# [Data section]
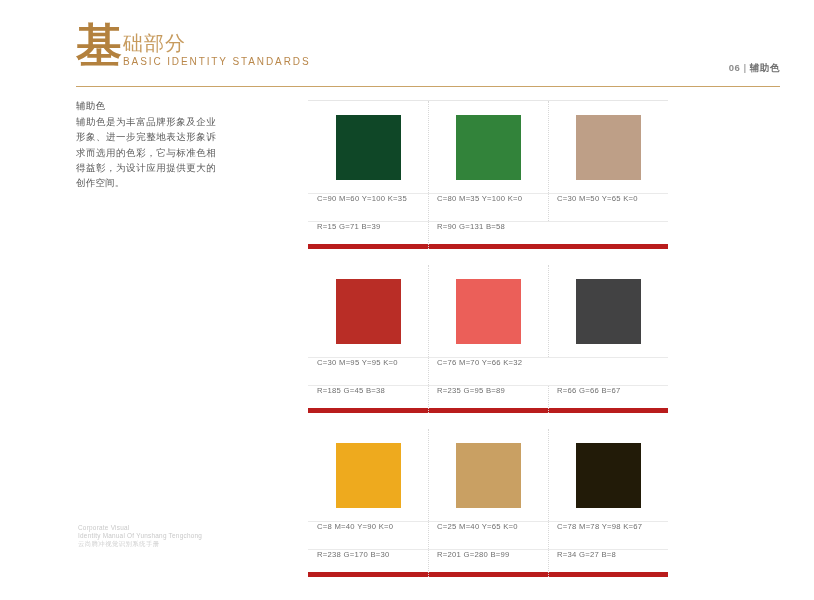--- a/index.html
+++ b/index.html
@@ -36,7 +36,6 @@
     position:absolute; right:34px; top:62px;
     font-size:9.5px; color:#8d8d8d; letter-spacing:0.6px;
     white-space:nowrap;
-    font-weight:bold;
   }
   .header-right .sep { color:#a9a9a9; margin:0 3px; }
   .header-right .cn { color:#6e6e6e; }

# [Activity]
The answer should be only the number of lines in the data that contain the string "font".

# [Result of this exercise]
2